Politico’s Marin Cogan seems barely able to conceal her tears as she contemplates female Democrats losing their seats. The potential exodus of these female Democrat Members is cast as a major set back to womankind, and a particular blow to Congress, whose culture was being positively affected by the presence of more estrogen.
The story notes that many of the outgoing Democrat women will be replaced by Republican women, but the reporter doesn’t seem comforted by that idea.
Cogan seems to make the common mistake of accepting the idea that women are overwhelmingly liberal, want bigger government, so therefore are only really represented by liberal women. Yet clearly this isn’t the case. First, I feel much more represented by a man that shares my views and philosophy than by a woman who does not. And there are plenty of conservative women out there who will be happy to have their views, and sex, represented by a conservative Member, rather than Nancy Pelosi. And I’m sure that my liberal women friends will feel much more represented by liberal male members, than by any Mama Grizzlies who are elected.
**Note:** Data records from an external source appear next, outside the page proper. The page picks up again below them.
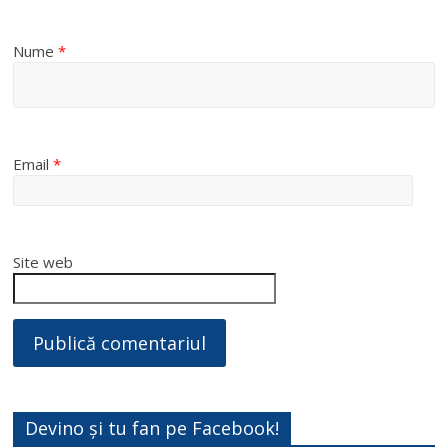
Nume
*
Email
*
Site web
Devino și tu fan pe Facebook!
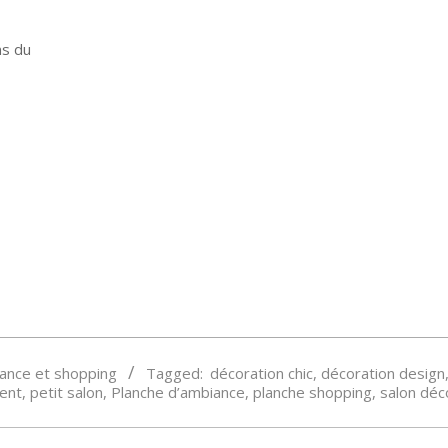
ns du
ance et shopping
Tagged:
décoration chic
,
décoration design
ent
,
petit salon
,
Planche d’ambiance
,
planche shopping
,
salon déc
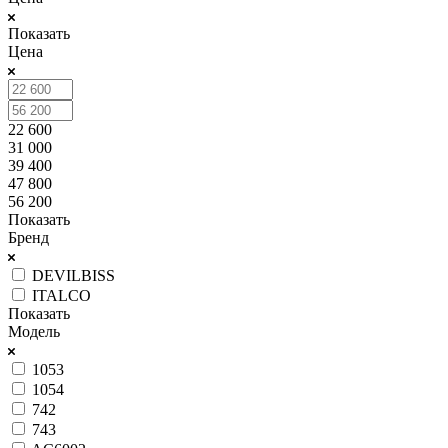
Показать
Цена
22 600
31 000
39 400
47 800
56 200
Показать
Бренд
DEVILBISS
ITALCO
Показать
Модель
1053
1054
742
743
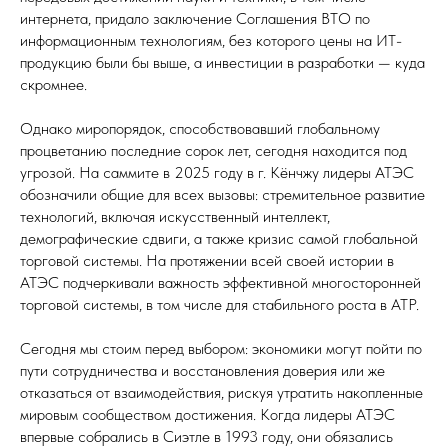
интернета, придало заключение Соглашения ВТО по
информационным технологиям, без которого цены на ИТ-
продукцию были бы выше, а инвестиции в разработки — куда
скромнее.
Однако миропорядок, способствовавший глобальному
процветанию последние сорок лет, сегодня находится под
угрозой. На саммите в 2025 году в г. Кёнчжу лидеры АТЭС
обозначили общие для всех вызовы: стремительное развитие
технологий, включая искусственный интеллект,
демографические сдвиги, а также кризис самой глобальной
торговой системы. На протяжении всей своей истории в
АТЭС подчеркивали важность эффективной многосторонней
торговой системы, в том числе для стабильного роста в АТР.
Сегодня мы стоим перед выбором: экономики могут пойти по
пути сотрудничества и восстановления доверия или же
отказаться от взаимодействия, рискуя утратить накопленные
мировым сообществом достижения. Когда лидеры АТЭС
впервые собрались в Сиэтле в 1993 году, они обязались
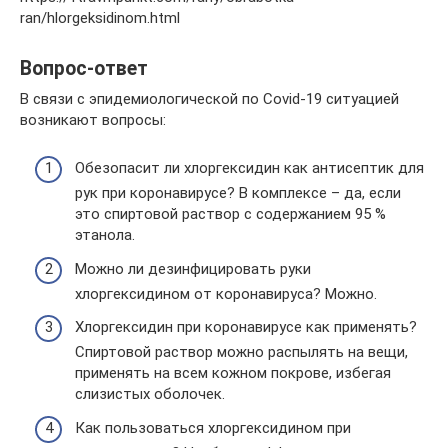
ran/hlorgeksidinom.html
Вопрос-ответ
В связи с эпидемиологической по Covid-19 ситуацией
возникают вопросы:
Обезопасит ли хлоргексидин как антисептик для
рук при коронавирусе? В комплексе – да, если
это спиртовой раствор с содержанием 95 %
этанола.
Можно ли дезинфицировать руки
хлоргексидином от коронавируса? Можно.
Хлоргексидин при коронавирусе как применять?
Спиртовой раствор можно распылять на вещи,
применять на всем кожном покрове, избегая
слизистых оболочек.
Как пользоваться хлоргексидином при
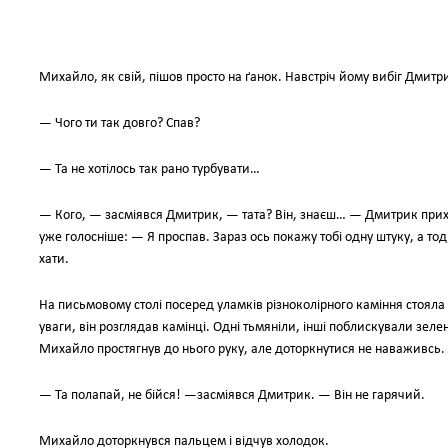
Михайло, як свій, пішов просто на ґанок. Навстріч йому вибіг Дмитри
— Чого ти так довго? Спав?
— Та не хотілось так рано турбувати…
— Кого, — засміявся Дмитрик, — тата? Він, знаєш… — Дмитрик прих
уже голосніше: — Я проспав. Зараз ось покажу тобі одну штуку, а тод
хати.
На письмовому столі посеред уламків різноколірного каміння стояла 
уваги, він розглядав камінці. Одні тьмяніли, інші поблискували зелен
Михайло простягнув до нього руку, але доторкнутися не наваживсь.
— Та полапай, не бійся! —засміявся Дмитрик. — Він не гарячий.
Михайло доторкнувся пальцем і відчув холодок.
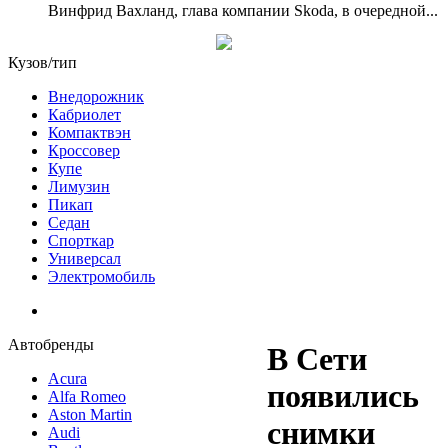
Винфрид Вахланд, глава компании Skoda, в очередной...
Кузов/тип
Внедорожник
Кабриолет
Компактвэн
Кроссовер
Купе
Лимузин
Пикап
Седан
Спорткар
Универсал
Электромобиль
Автобренды
В Сети
Acura
появились
Alfa Romeo
Aston Martin
снимки
Audi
In describing the accomplishments of these endangers female Members, Cogan focuses on initiatives that specifically related to gender: like outlawing insurance pricing that takes into account sex, and the Lilly Ledbetter Fair Pay Act, which makes it easier for women to sue for discrimination. Yet many women don’t see these as accomplishments at all. Most women, like men, reject the new health care law, and many even recognize recognize that lawsuits and increasingly burdensome employment regulations discourage employment-exactly what women don’t want in this economy.
Cogan also lists as an accomplishment that women in Congress have managed to have breast-feeding rooms installed on Capital Hill. This is a cause that particularly bothers me. Sure, it’s fine to dedicate some of the public space on Capital Hill for new mothers, but undoubtedly this is part of the larger movement to force businesses to set aside space for breast-feeding, which can be a costly burden on employers struggling to stay afloat.
I’ve been pregnant or breast-feeding (or both) continuously since December 2004. (Yes, I haven’t yet gotten around to weening my son who is nearly 18 months.) It’s certainly more pleasant to have a private, dedicated room to breastfeeding or (as will more often be the case) to pumping, but it’s hardly a necessity. Put a chair in a restroom, and that’s really all we women need. This idea that somehow we have to redesign buildings or force companies to spend significant money dedicating scarce space to facilitate breast-feeding is really overkill.